Reproduce verbatim the entries from the line containing "From the picture: tell" through the line containing "Answer: approximately 270°", including both of those lines.
──────── Source records
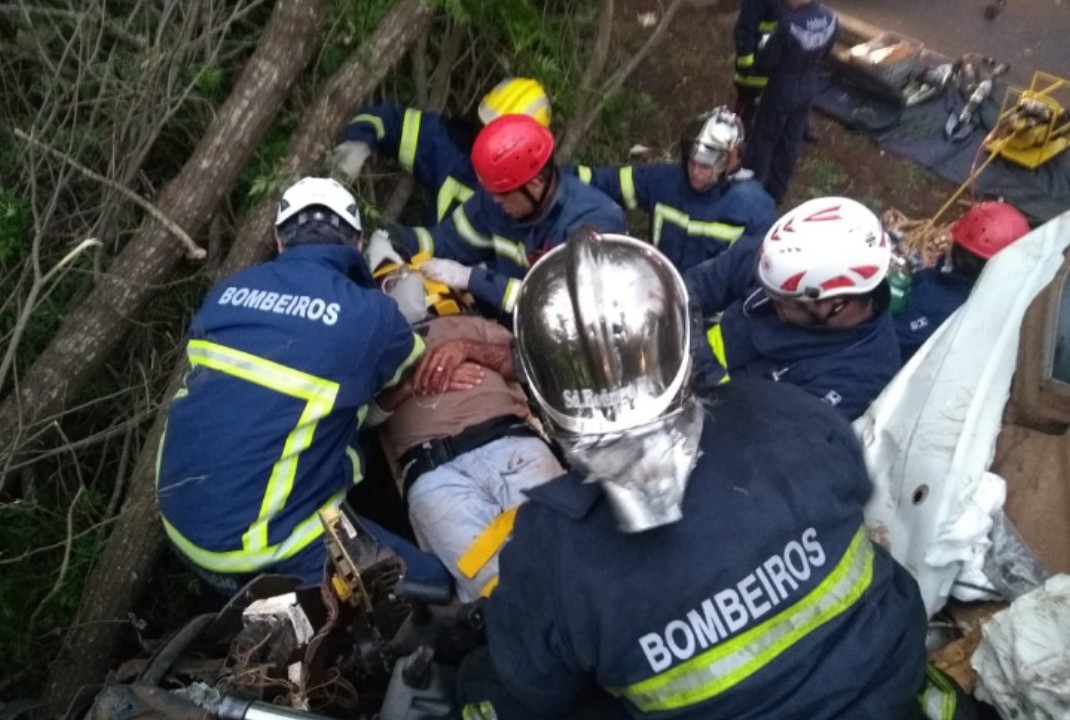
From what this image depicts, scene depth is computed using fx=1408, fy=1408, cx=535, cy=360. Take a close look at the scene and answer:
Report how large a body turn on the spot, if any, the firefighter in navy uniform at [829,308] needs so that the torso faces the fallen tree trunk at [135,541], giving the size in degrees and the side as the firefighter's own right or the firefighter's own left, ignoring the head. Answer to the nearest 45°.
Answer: approximately 45° to the firefighter's own right

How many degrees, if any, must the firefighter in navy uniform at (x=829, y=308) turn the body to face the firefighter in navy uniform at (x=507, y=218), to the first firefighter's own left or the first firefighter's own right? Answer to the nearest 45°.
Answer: approximately 90° to the first firefighter's own right

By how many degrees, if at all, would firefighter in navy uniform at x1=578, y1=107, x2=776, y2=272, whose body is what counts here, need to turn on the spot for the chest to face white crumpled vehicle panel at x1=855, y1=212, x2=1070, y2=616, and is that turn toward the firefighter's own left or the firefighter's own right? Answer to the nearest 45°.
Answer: approximately 45° to the firefighter's own left

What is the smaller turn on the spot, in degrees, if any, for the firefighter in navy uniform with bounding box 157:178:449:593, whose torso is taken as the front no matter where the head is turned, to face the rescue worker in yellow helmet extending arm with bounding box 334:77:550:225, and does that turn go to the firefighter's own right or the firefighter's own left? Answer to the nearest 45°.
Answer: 0° — they already face them

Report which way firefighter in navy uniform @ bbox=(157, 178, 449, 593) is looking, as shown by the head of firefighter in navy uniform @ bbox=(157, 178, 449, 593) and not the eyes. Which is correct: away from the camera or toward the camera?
away from the camera

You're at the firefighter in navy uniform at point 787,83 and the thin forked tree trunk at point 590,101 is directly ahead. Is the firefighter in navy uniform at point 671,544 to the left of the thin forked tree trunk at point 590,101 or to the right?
left

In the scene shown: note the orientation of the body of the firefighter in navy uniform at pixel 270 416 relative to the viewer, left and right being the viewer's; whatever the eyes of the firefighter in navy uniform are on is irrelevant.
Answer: facing away from the viewer and to the right of the viewer

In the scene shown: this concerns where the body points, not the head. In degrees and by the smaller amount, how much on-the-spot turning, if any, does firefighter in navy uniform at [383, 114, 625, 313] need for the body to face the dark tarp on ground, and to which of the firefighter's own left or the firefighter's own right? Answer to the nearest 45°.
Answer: approximately 180°

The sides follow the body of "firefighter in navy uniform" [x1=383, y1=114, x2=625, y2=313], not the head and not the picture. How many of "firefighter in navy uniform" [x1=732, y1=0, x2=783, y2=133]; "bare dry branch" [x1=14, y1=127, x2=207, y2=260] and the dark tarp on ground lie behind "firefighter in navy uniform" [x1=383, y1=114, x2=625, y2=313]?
2
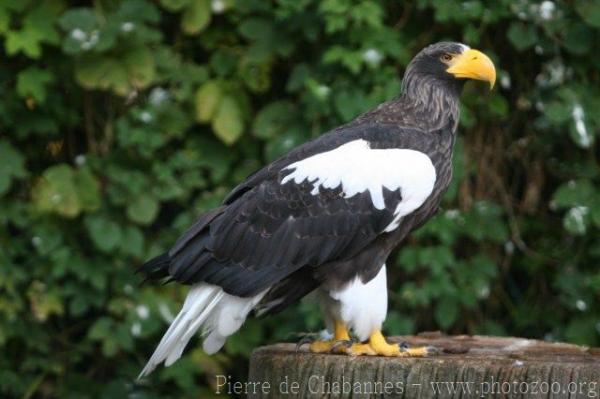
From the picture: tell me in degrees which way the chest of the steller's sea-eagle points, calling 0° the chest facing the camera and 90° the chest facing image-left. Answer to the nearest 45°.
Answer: approximately 270°

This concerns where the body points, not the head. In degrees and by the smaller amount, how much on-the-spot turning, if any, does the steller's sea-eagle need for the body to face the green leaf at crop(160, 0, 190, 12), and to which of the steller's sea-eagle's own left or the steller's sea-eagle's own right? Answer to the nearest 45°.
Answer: approximately 90° to the steller's sea-eagle's own left

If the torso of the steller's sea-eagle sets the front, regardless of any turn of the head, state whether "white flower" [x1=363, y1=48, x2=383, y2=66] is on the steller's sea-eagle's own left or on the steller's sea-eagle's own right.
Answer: on the steller's sea-eagle's own left

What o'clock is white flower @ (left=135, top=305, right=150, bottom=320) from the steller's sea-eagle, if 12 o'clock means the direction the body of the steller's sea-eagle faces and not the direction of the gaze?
The white flower is roughly at 8 o'clock from the steller's sea-eagle.

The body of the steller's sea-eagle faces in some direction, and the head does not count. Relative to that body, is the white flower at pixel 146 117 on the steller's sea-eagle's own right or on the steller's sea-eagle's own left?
on the steller's sea-eagle's own left

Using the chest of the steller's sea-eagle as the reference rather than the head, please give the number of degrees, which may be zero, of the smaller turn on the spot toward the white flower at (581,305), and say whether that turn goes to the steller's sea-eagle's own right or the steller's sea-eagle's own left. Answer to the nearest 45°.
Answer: approximately 45° to the steller's sea-eagle's own left

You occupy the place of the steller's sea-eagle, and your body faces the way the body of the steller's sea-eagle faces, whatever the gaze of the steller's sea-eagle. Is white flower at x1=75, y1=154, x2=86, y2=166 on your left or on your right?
on your left

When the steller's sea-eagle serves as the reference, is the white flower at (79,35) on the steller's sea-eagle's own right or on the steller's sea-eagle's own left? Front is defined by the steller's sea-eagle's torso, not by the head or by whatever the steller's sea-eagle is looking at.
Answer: on the steller's sea-eagle's own left
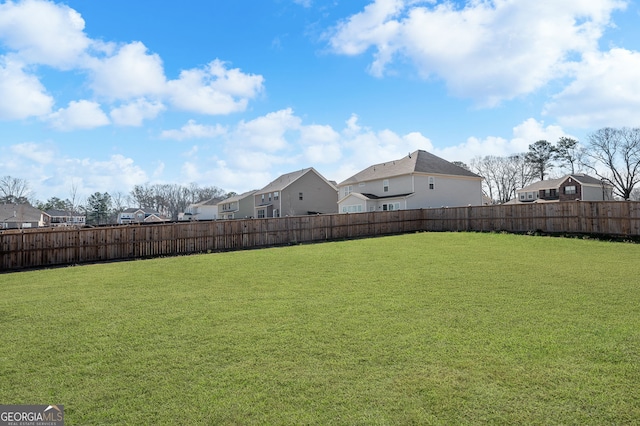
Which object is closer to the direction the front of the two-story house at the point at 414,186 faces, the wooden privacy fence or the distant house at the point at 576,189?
the distant house

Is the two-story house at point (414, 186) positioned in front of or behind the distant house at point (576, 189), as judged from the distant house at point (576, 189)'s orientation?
in front

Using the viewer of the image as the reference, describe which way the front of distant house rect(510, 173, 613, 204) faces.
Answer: facing the viewer and to the left of the viewer

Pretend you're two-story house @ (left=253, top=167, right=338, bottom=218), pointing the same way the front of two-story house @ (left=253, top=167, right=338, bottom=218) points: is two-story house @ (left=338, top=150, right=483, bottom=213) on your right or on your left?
on your right

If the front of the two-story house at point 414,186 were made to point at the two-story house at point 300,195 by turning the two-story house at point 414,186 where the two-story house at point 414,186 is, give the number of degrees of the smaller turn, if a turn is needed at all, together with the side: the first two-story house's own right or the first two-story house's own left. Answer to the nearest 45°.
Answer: approximately 90° to the first two-story house's own left

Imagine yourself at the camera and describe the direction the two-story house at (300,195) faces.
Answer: facing away from the viewer and to the right of the viewer

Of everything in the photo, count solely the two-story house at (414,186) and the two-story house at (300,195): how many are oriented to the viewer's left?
0

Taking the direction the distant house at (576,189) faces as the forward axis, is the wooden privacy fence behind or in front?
in front
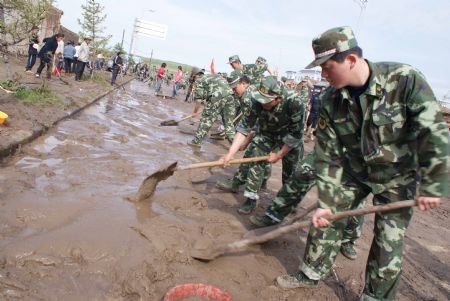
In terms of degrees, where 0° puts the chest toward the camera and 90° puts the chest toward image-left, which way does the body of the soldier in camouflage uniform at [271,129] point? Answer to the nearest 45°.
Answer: approximately 45°

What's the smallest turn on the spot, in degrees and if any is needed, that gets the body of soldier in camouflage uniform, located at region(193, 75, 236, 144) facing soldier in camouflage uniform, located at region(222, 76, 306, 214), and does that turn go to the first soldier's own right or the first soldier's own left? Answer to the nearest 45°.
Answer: approximately 90° to the first soldier's own left

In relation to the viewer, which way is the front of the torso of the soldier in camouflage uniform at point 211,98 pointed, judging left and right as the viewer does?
facing to the left of the viewer

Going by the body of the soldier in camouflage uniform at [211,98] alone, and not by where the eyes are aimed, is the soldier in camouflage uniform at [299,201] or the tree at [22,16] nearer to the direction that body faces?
the tree

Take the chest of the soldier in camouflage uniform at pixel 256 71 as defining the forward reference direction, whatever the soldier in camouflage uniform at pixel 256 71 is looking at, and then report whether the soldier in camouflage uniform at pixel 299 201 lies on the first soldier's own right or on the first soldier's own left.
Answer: on the first soldier's own left

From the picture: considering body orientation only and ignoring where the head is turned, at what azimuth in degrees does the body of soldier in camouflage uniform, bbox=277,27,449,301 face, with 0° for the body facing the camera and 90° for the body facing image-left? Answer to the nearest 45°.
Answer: approximately 45°

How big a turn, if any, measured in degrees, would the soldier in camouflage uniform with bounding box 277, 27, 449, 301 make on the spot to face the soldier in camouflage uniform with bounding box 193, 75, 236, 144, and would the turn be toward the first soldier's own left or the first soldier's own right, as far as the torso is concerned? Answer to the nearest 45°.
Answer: approximately 90° to the first soldier's own right

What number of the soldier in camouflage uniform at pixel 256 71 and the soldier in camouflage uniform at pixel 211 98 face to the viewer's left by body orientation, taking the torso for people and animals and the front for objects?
2

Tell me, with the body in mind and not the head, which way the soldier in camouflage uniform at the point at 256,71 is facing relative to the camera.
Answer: to the viewer's left

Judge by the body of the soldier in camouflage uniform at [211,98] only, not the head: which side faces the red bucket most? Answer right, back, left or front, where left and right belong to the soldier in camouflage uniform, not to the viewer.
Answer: left
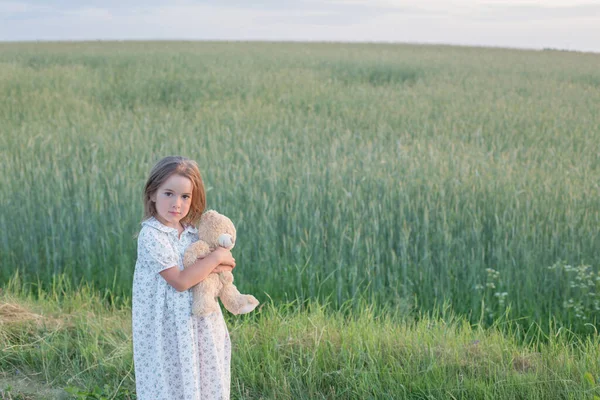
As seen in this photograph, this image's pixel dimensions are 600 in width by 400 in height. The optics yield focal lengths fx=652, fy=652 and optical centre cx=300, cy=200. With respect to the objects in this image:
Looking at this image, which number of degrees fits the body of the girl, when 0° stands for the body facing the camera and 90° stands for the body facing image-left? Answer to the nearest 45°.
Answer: approximately 315°
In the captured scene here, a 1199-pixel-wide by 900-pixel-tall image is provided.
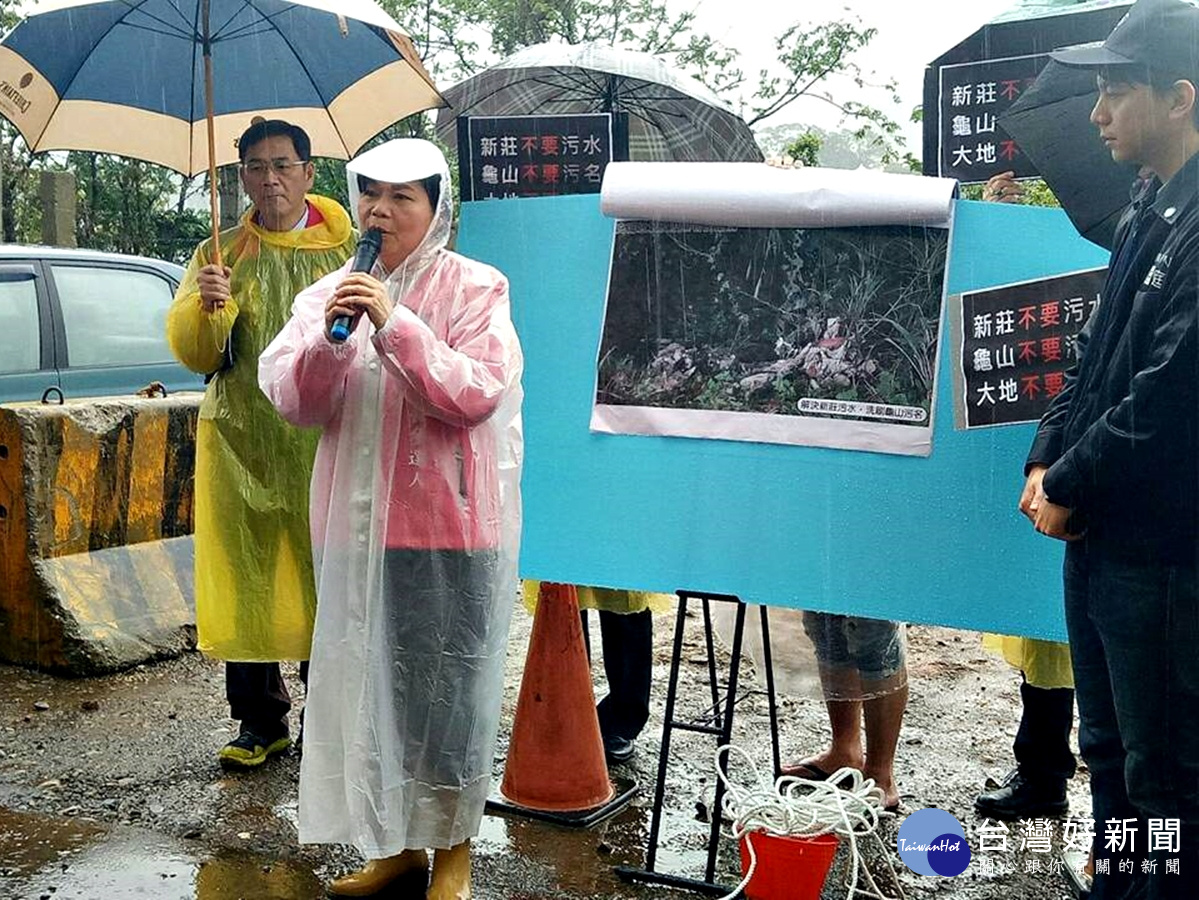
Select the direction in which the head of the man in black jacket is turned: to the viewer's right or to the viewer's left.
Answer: to the viewer's left

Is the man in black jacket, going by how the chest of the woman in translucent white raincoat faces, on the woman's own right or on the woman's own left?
on the woman's own left

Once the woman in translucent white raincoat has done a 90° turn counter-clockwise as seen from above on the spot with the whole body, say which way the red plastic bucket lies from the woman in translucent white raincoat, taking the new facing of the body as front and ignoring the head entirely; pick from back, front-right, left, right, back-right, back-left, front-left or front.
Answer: front-left
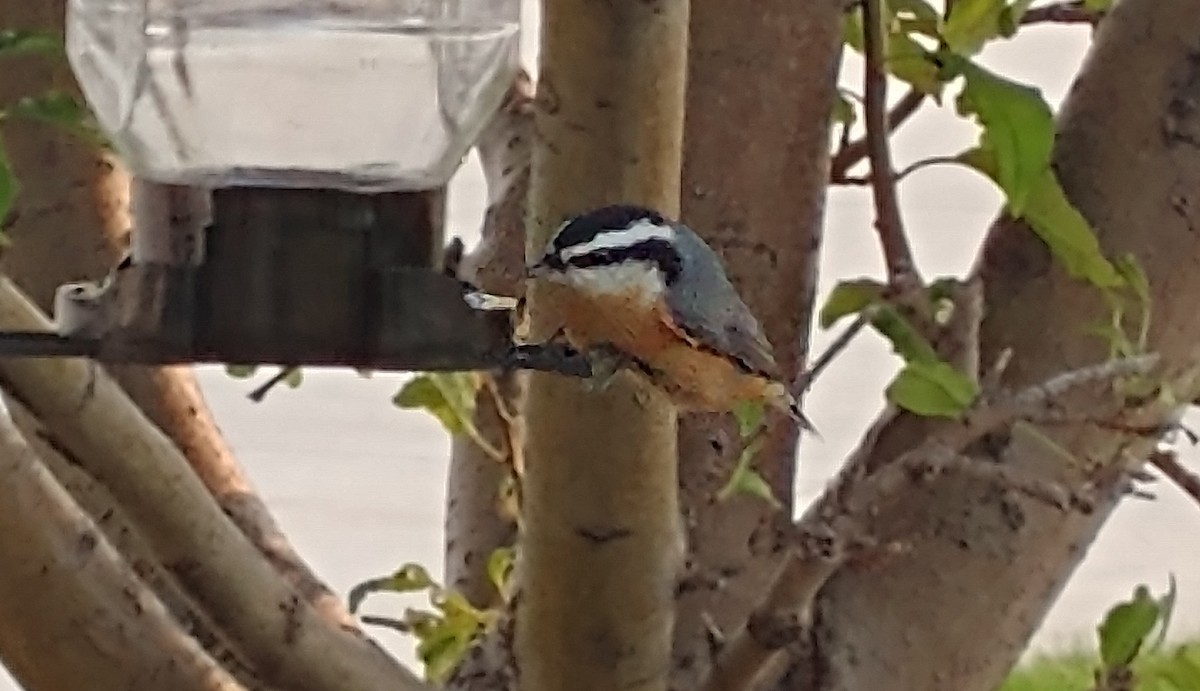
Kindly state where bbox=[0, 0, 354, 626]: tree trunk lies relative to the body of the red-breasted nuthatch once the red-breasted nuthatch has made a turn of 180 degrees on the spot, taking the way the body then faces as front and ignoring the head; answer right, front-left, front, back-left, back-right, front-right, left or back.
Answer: back-left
────────────────
Task response:
From the picture: tell me in degrees which way the chest of the steller's sea-eagle points, calling 0° the chest facing the camera and 90° the chest facing image-left. Answer to the nearest 45°.
Answer: approximately 270°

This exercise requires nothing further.